* _Exercise goal_:
Reproduce the lines of the entries below as a numbered list, from the first line through the line containing "Local Employment", both ends included, with blank lines omitted.

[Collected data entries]
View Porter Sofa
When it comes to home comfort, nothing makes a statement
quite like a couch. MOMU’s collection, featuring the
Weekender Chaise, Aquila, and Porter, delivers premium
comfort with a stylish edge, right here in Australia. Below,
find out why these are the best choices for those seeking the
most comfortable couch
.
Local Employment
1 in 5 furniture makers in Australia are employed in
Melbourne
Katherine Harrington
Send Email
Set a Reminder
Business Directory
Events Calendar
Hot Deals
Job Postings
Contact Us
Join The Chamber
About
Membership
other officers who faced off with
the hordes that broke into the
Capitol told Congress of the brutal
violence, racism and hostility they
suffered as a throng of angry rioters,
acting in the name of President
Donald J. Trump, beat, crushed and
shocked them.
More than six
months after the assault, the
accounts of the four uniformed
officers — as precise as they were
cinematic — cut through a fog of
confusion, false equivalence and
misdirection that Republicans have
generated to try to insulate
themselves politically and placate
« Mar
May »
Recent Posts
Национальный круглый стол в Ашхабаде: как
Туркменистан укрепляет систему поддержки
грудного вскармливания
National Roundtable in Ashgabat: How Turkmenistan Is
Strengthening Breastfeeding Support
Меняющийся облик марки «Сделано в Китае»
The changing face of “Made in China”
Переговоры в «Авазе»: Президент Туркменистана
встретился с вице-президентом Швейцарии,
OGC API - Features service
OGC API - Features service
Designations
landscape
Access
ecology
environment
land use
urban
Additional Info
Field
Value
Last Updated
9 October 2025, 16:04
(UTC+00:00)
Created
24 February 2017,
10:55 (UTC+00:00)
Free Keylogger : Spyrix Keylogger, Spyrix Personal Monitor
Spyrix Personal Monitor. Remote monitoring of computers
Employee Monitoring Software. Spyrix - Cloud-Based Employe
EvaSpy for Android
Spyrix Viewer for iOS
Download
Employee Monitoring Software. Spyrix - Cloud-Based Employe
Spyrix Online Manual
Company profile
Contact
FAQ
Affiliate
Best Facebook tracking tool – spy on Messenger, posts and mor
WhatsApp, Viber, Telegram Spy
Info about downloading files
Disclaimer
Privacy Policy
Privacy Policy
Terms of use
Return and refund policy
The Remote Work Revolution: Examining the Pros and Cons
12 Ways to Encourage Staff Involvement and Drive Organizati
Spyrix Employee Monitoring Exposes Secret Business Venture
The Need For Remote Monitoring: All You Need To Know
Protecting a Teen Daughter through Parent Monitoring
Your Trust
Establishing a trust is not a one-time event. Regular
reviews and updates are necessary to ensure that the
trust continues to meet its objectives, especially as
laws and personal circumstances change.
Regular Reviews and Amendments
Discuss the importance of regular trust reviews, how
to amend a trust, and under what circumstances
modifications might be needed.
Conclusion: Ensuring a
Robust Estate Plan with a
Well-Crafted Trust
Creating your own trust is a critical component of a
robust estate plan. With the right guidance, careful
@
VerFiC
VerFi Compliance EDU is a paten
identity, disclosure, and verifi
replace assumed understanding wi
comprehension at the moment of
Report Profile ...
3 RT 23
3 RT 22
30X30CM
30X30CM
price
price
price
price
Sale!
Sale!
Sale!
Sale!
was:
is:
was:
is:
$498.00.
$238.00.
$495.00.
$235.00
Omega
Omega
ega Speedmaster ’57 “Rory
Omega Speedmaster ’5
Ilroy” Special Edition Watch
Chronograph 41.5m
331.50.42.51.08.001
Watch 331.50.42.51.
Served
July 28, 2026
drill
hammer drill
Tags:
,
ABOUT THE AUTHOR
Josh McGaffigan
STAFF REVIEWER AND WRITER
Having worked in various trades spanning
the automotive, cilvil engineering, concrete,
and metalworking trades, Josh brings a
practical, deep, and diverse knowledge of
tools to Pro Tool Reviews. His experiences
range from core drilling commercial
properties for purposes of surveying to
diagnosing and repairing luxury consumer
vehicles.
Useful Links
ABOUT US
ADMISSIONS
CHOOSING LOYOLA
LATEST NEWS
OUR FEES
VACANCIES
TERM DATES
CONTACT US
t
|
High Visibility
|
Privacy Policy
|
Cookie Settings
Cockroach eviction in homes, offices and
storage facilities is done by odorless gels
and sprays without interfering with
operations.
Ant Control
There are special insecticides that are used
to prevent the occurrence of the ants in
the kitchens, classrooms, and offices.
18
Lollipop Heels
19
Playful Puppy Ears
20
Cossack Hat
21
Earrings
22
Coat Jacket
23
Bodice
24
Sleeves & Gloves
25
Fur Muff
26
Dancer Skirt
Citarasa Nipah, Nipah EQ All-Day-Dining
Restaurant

* _Answer section_:
1. View Porter Sofa
2. When it comes to home comfort, nothing makes a statement
3. quite like a couch. MOMU’s collection, featuring the
4. Weekender Chaise, Aquila, and Porter, delivers premium
5. comfort with a stylish edge, right here in Australia. Below,
6. find out why these are the best choices for those seeking the
7. most comfortable couch
8. .
9. Local Employment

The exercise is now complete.